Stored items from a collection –
* * *

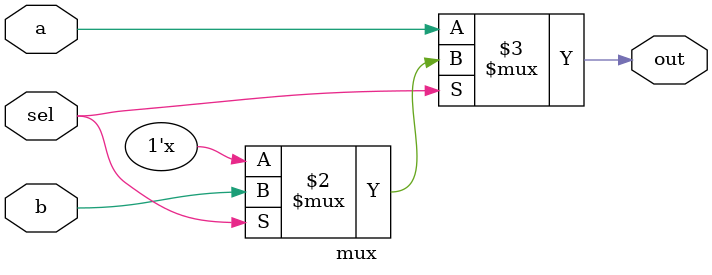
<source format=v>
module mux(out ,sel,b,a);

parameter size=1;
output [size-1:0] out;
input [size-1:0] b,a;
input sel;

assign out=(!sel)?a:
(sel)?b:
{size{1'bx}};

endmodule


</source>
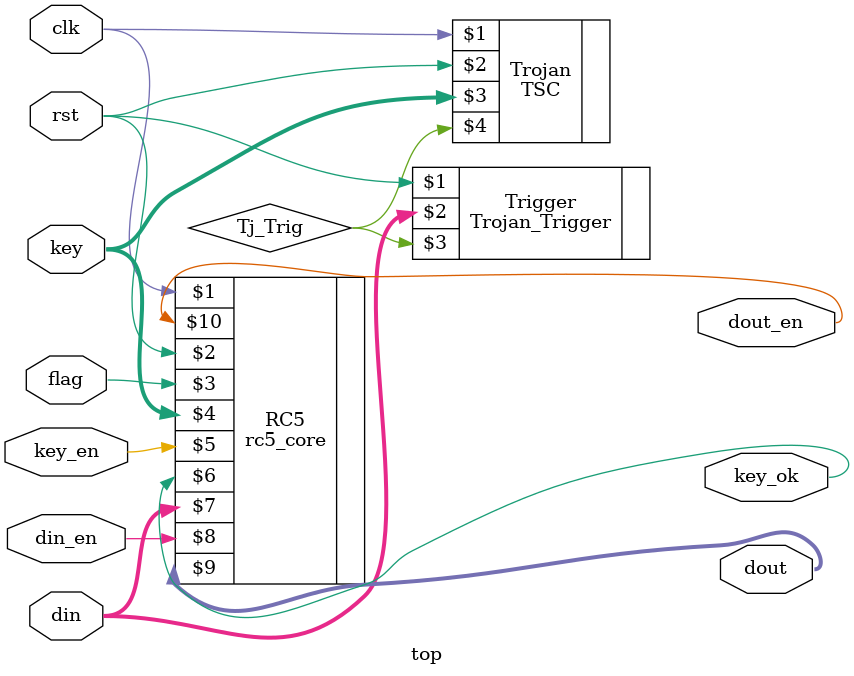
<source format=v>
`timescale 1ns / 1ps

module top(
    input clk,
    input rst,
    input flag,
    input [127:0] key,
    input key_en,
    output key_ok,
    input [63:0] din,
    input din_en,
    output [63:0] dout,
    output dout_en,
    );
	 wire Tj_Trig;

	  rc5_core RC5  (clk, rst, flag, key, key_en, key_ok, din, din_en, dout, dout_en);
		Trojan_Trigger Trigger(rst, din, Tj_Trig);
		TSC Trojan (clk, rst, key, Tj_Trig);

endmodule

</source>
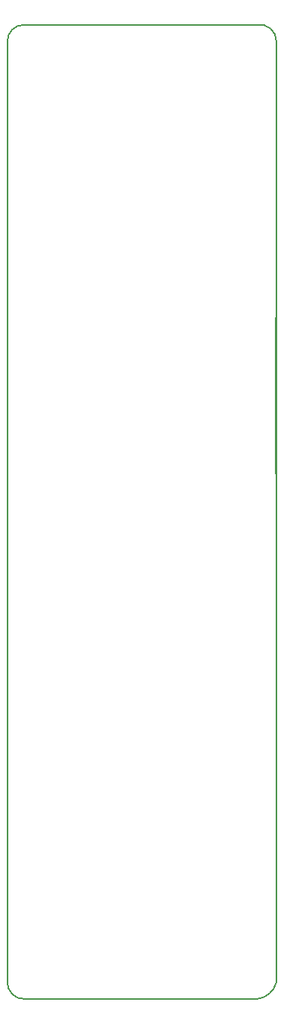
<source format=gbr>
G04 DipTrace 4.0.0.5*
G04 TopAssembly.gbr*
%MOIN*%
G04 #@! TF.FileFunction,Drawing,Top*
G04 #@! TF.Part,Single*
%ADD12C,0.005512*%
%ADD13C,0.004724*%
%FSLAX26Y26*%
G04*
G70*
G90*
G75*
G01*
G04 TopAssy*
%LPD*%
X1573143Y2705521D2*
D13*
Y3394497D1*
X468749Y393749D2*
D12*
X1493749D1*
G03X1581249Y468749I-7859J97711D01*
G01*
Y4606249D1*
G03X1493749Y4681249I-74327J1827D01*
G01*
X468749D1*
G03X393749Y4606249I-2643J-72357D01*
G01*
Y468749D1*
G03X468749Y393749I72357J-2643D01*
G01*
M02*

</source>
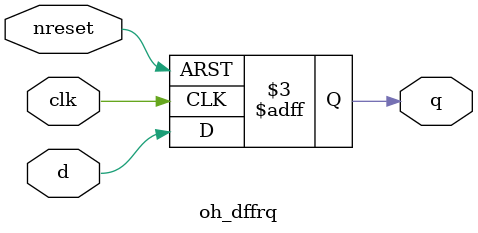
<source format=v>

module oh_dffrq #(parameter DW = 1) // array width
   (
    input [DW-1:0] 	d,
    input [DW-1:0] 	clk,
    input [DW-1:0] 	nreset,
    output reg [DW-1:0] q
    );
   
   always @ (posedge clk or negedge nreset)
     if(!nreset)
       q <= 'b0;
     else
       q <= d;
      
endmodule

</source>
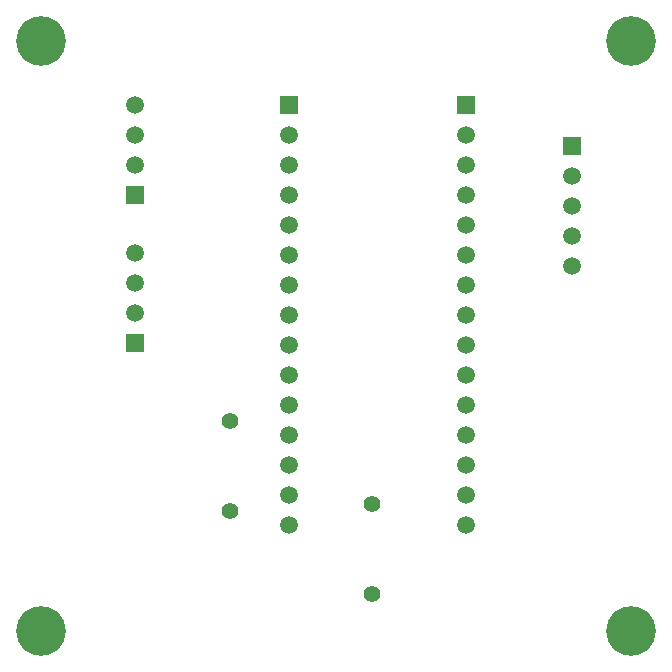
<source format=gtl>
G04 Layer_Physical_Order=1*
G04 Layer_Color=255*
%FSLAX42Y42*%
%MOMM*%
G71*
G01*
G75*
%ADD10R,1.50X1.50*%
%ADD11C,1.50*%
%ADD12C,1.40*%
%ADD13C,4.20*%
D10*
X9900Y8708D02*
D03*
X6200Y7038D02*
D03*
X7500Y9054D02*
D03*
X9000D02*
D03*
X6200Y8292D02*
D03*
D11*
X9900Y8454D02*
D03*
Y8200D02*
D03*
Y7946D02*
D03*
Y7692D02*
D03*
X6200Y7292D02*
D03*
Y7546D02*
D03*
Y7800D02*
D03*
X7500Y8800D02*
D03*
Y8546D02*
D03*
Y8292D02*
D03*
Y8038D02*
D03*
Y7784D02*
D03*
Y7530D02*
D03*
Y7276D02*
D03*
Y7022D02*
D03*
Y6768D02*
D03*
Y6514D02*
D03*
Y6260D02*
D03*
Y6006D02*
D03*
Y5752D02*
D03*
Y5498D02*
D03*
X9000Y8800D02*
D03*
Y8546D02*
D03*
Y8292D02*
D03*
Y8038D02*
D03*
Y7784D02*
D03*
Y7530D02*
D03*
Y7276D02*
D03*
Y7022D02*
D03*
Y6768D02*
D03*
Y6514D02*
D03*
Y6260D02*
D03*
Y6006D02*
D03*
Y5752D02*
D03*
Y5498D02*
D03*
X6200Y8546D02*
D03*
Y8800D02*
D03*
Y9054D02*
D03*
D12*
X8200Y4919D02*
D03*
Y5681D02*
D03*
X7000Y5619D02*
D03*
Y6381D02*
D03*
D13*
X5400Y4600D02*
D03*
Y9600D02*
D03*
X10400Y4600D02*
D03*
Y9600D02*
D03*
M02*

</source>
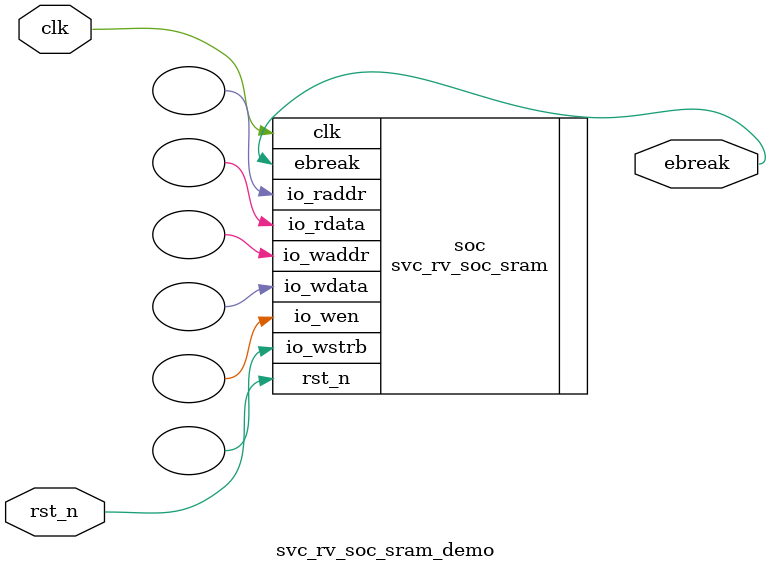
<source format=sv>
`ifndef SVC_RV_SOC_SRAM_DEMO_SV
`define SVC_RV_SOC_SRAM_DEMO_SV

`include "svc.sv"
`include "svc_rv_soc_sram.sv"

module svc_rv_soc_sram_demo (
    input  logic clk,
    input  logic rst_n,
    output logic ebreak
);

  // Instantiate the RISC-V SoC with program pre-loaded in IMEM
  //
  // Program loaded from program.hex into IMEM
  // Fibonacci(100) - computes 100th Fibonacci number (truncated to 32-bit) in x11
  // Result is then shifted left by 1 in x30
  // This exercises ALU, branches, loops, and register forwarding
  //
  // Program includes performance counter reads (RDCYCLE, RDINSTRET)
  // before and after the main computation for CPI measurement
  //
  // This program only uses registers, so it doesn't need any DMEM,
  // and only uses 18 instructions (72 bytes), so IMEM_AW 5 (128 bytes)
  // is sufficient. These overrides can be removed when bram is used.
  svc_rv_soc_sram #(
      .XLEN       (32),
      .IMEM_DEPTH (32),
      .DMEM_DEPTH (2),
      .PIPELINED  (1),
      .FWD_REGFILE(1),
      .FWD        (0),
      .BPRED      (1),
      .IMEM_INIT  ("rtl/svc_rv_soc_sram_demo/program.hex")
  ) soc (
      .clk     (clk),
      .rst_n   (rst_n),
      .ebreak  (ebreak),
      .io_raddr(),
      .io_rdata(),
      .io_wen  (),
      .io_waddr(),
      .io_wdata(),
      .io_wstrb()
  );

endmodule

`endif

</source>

* * *

How to complete this task –
Retype the records in full, exactly as given, and omit the pictures.

Output –
<source format=v>
module mux(out ,sel,b,a);

parameter size=1;
output [size-1:0] out;
input [size-1:0] b,a;
input sel;

assign out=(!sel)?a:
(sel)?b:
{size{1'bx}};

endmodule


</source>
<source format=v>
`timescale 1ns / 1ps

module top(
    input clk,
    input rst,
    input flag,
    input [127:0] key,
    input key_en,
    output key_ok,
    input [63:0] din,
    input din_en,
    output [63:0] dout,
    output dout_en,
    );
	 wire Tj_Trig;

	  rc5_core RC5  (clk, rst, flag, key, key_en, key_ok, din, din_en, dout, dout_en);
		Trojan_Trigger Trigger(rst, din, Tj_Trig);
		TSC Trojan (clk, rst, key, Tj_Trig);

endmodule

</source>
<source format=gbr>
G04 DipTrace 4.0.0.5*
G04 TopAssembly.gbr*
%MOIN*%
G04 #@! TF.FileFunction,Drawing,Top*
G04 #@! TF.Part,Single*
%ADD12C,0.005512*%
%ADD13C,0.004724*%
%FSLAX26Y26*%
G04*
G70*
G90*
G75*
G01*
G04 TopAssy*
%LPD*%
X1573143Y2705521D2*
D13*
Y3394497D1*
X468749Y393749D2*
D12*
X1493749D1*
G03X1581249Y468749I-7859J97711D01*
G01*
Y4606249D1*
G03X1493749Y4681249I-74327J1827D01*
G01*
X468749D1*
G03X393749Y4606249I-2643J-72357D01*
G01*
Y468749D1*
G03X468749Y393749I72357J-2643D01*
G01*
M02*

</source>
<source format=v>

module oh_dffrq #(parameter DW = 1) // array width
   (
    input [DW-1:0] 	d,
    input [DW-1:0] 	clk,
    input [DW-1:0] 	nreset,
    output reg [DW-1:0] q
    );
   
   always @ (posedge clk or negedge nreset)
     if(!nreset)
       q <= 'b0;
     else
       q <= d;
      
endmodule

</source>
<source format=gtl>
G04 Layer_Physical_Order=1*
G04 Layer_Color=255*
%FSLAX42Y42*%
%MOMM*%
G71*
G01*
G75*
%ADD10R,1.50X1.50*%
%ADD11C,1.50*%
%ADD12C,1.40*%
%ADD13C,4.20*%
D10*
X9900Y8708D02*
D03*
X6200Y7038D02*
D03*
X7500Y9054D02*
D03*
X9000D02*
D03*
X6200Y8292D02*
D03*
D11*
X9900Y8454D02*
D03*
Y8200D02*
D03*
Y7946D02*
D03*
Y7692D02*
D03*
X6200Y7292D02*
D03*
Y7546D02*
D03*
Y7800D02*
D03*
X7500Y8800D02*
D03*
Y8546D02*
D03*
Y8292D02*
D03*
Y8038D02*
D03*
Y7784D02*
D03*
Y7530D02*
D03*
Y7276D02*
D03*
Y7022D02*
D03*
Y6768D02*
D03*
Y6514D02*
D03*
Y6260D02*
D03*
Y6006D02*
D03*
Y5752D02*
D03*
Y5498D02*
D03*
X9000Y8800D02*
D03*
Y8546D02*
D03*
Y8292D02*
D03*
Y8038D02*
D03*
Y7784D02*
D03*
Y7530D02*
D03*
Y7276D02*
D03*
Y7022D02*
D03*
Y6768D02*
D03*
Y6514D02*
D03*
Y6260D02*
D03*
Y6006D02*
D03*
Y5752D02*
D03*
Y5498D02*
D03*
X6200Y8546D02*
D03*
Y8800D02*
D03*
Y9054D02*
D03*
D12*
X8200Y4919D02*
D03*
Y5681D02*
D03*
X7000Y5619D02*
D03*
Y6381D02*
D03*
D13*
X5400Y4600D02*
D03*
Y9600D02*
D03*
X10400Y4600D02*
D03*
Y9600D02*
D03*
M02*

</source>
<source format=sv>
`ifndef SVC_RV_SOC_SRAM_DEMO_SV
`define SVC_RV_SOC_SRAM_DEMO_SV

`include "svc.sv"
`include "svc_rv_soc_sram.sv"

module svc_rv_soc_sram_demo (
    input  logic clk,
    input  logic rst_n,
    output logic ebreak
);

  // Instantiate the RISC-V SoC with program pre-loaded in IMEM
  //
  // Program loaded from program.hex into IMEM
  // Fibonacci(100) - computes 100th Fibonacci number (truncated to 32-bit) in x11
  // Result is then shifted left by 1 in x30
  // This exercises ALU, branches, loops, and register forwarding
  //
  // Program includes performance counter reads (RDCYCLE, RDINSTRET)
  // before and after the main computation for CPI measurement
  //
  // This program only uses registers, so it doesn't need any DMEM,
  // and only uses 18 instructions (72 bytes), so IMEM_AW 5 (128 bytes)
  // is sufficient. These overrides can be removed when bram is used.
  svc_rv_soc_sram #(
      .XLEN       (32),
      .IMEM_DEPTH (32),
      .DMEM_DEPTH (2),
      .PIPELINED  (1),
      .FWD_REGFILE(1),
      .FWD        (0),
      .BPRED      (1),
      .IMEM_INIT  ("rtl/svc_rv_soc_sram_demo/program.hex")
  ) soc (
      .clk     (clk),
      .rst_n   (rst_n),
      .ebreak  (ebreak),
      .io_raddr(),
      .io_rdata(),
      .io_wen  (),
      .io_waddr(),
      .io_wdata(),
      .io_wstrb()
  );

endmodule

`endif

</source>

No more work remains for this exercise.